The paper tackles whether topical relevance of retrieved documents in a RAG setup translates into usable knowledge for the downstream task. It introduces an IR-based evaluation framework that treats context usefulness as a counterfactual utility , i.e., the relative improvement in downstream performance when including the retrieved context versus 0-shot. It uses an IR test collection (MS MARCO and TREC-DL) and compares lexical (BM25) and neural (MonoT5) retrievers across -shot context sizes to correlate retriever relevance with generated-answer quality . The study finds a small positive correlation between relevance and utility that weakens as context size grows, with more effective retrievers yielding higher downstream performance, and demonstrates the proposed framework with publicly available code. The results suggest that relevance is not fully transmitted through the generator and motivate future task-aware retrieval models, with the framework enabling reproducible evaluation in RAG systems.

Abstract

Retrieval Augmented Generation (RAG) is a framework for incorporating external knowledge, usually in the form of a set of documents retrieved from a collection, as a part of a prompt to a large language model (LLM) to potentially improve the performance of a downstream task, such as question answering. Different from a standard retrieval task's objective of maximising the relevance of a set of top-ranked documents, a RAG system's objective is rather to maximise their total utility, where the utility of a document indicates whether including it as a part of the additional contextual information in an LLM prompt improves a downstream task. Existing studies investigate the role of the relevance of a RAG context for knowledge-intensive language tasks (KILT), where relevance essentially takes the form of answer containment. In contrast, in our work, relevance corresponds to that of topical overlap between a query and a document for an information seeking task. Specifically, we make use of an IR test collection to empirically investigate whether a RAG context comprised of topically relevant documents leads to improved downstream performance.
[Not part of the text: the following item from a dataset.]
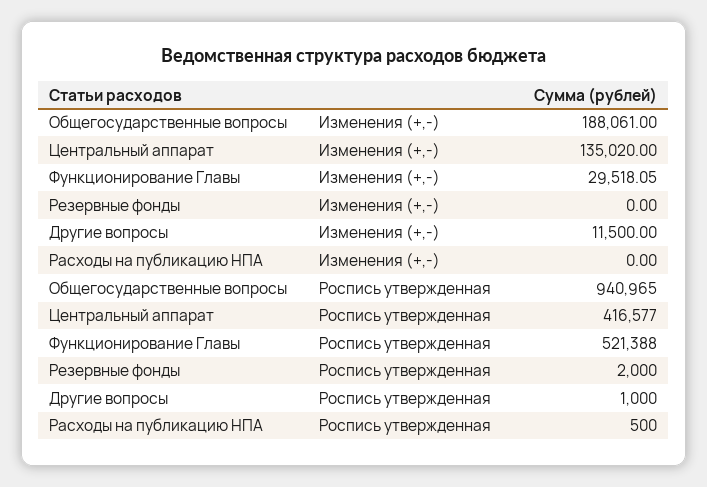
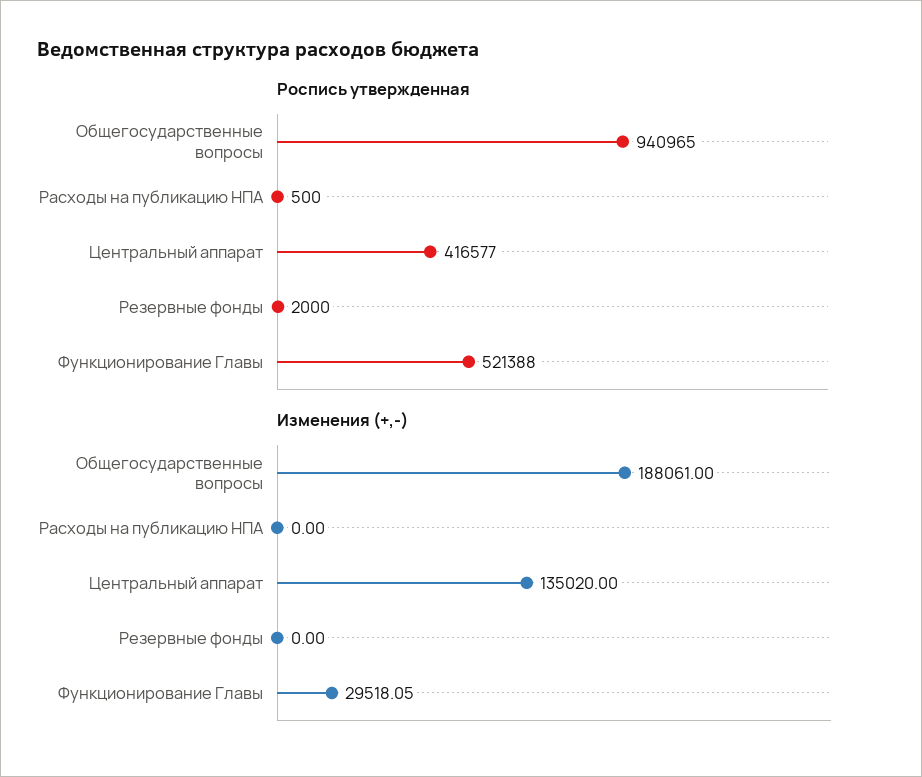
Изменения (+,-), Другие вопросы: 11500 -> none
Роспись утвержденная, Другие вопросы: 1000 -> none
Our experiments lead to the following findings: (a) there is a small positive correlation between relevance and utility; (b) this correlation decreases with increasing context sizes (higher values of k in k-shot); and (c) a more effective retrieval model generally leads to better downstream RAG performance.

Paper Structure

This paper contains 1 section, 1 figure.

Table of Contents

  1. Introduction

Figures (1)

  • Figure 1: The illustration of the generator (LLM) with $k$ top-retrieved documents comprising a RAG context. Conducting experiments with an IR test collection enables the 'retriever' component to be evaluated with standard IR metrics using available ground truth of known relevance assessments. The 'generator' component is evaluated by computing the similarity of a generated answer's embedding w.r.t. the embeddings of the judged relevant documents (shown as the green triangles). For instance, generated answer $\mathbf{a}$ has a shorter distance to its closest relevant document than $\mathbf{a}'$ does, so $\mathbf{a}$ gets a higher $F_{\text{BERT}}$ than $\mathbf{a}'$.